Si potrebbe quasi definire un artigiano-artista, che definisce il suo lavoro “una fotografia di oggetti del quotidiano: ciotole, bottiglie, conchiglie, bicchieri…”, in cui il punto di vista centrale sono “una luce velata di silenzio su una gamma scura, gli oggetti che cercano la luce”. Autore di oggetti in unico esemplare, con cornice diversa per ogni stampa, affascinato dal mondo silenzioso di Morandi, Sergio Scabar (nato nel 1946 a Ronchi dei Legionari, dove vive e lavora) è finalmente protagonista della prima antologica in Italia a lui dedicata.
Da venerdì 28 e fino al 13 ottobre, i Musei provinciali di Gorizia presentano a Palazzo Attems Petzenstein Oscura camera (1969-2018), organizzata dall’Erpac e curata da Guido Cecere e Alessandro Quinzi: un omaggio a un artista che ha fatto dello scatto un vero strumento di riflessione e di indagine. Autodidatta, Scabar è diventato famoso per l’originalità de Il teatro delle cose del 1999, che ha segnato la sua svolta stilistica votata a una ricerca poetica incentrata sull’essenzialità degli oggetti e delle loro forme.

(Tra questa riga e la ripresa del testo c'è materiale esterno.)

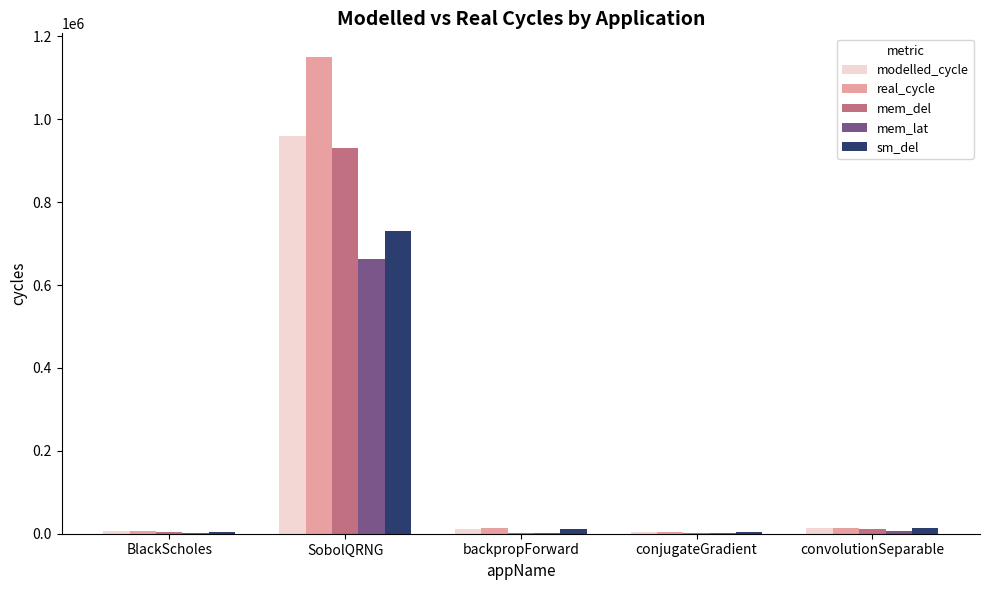

What is the difference between the sm_del values at conjugateGradient and SobolQRNG?

727118.0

L’INTERNO DELLO ‘PSICHIATRICO’’
Il percorso espositivo è composto da quasi 300 fotografie e si sviluppa seguendo l’andamento cronologico del lavoro di Scabar, distinguibile in due fasi: una prima en plein air, del genere del reportage, e una più sperimentale e riflessiva, che dagli anni ‘90 in poi ha definito la sua cifra artistica. Nei reportage è la particolare sensibilità del suo sguardo a creare sistemi seriali di immagini dove l’inquadratura rimane fissa e sono gli oggetti e le persone a scorrere davanti all’obiettivo. Ne sono un importante esempio le 50 fotografie che Scabar scattò nel 1976 all’interno dell’ospedale psichiatrico di Gorizia e alle quali è dedicata un’intera sala della mostra.
OGGETTI NATURALI
La serie dedicata agli ‘oggetti quotidiani’ del 1986 può invece considerarsi un’anticipazione del cambio di modalità operativa: se fino a quel momento l’artista si muoveva con riprese in esterno, prediligendo ampi spazi e la luce naturale – come nella serie dedicata a Trieste e ai manifesti pubblicitari – , successivamente sono i dettagli ‘macro’ ad attirare la sua attenzione. La sua produzione artistica si fa sempre più concettuale, arrivando a concentrarsi sul valore del ‘taglio’ nella fotografia, inteso sia come inquadratura, sia come ritaglio materiale della stampa fotografica. Scabar si concentra soprattutto sull’aspetto materico dei soggetti, indagati sia in bianco nero che a colori, con una serie di still life su cui agisce quella che lui chiama la filosofia del ‘silenzio di luce’ per indicare la condizione di tenue illuminazione delle sue opere.
FORMATI FUORI STANDARD
Dalla fine degli anni ‘90, la natura morta diventa l’asse portante della sua produzione. Proprio con Il teatro delle cose Scabar mette a punto, dopo anni di sperimentazioni, una particolare tecnica di ripresa e stampa ‘alchemica’ che gli consente di ottenere, sempre in esemplari unici, risultati particolari in termini di tonalità opache scure, che sono diventati il suo segno distintivo, con una ricerca di formati fuori standard. Gli oggetti che l’artista dispone di fronte alla fotocamera possono essere singoli, in coppia, oppure in gruppo: utensili da cucina, del mondo delle arti e mestieri, strumenti del fotografo d’altri tempi, ma anche vegetali e ortaggi, bottiglie e gli oggetti in vetro, in un variegato campionario di invenzioni che invita a una riflessione sulla caducità delle cose.